- WHAT YOU WILL DO -
Your task is to tally the lines of the listing containing the word "обработки" and report the figure alone.

- RECORD SET -

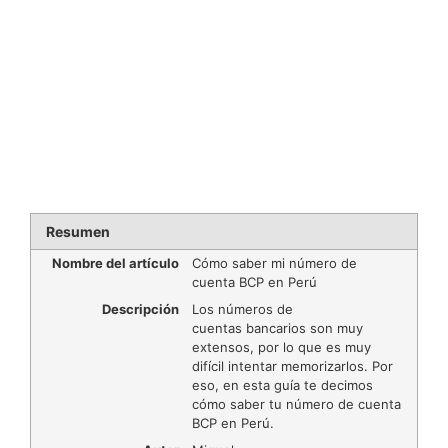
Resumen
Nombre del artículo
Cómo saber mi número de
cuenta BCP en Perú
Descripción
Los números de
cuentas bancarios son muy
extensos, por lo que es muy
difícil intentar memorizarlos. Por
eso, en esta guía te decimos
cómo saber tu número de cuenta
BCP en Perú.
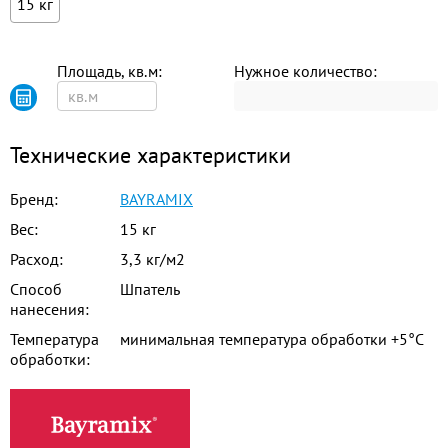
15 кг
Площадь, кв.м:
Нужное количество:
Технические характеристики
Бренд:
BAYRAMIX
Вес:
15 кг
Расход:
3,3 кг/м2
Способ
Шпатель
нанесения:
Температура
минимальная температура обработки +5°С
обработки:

- RESPONSE BOX -
2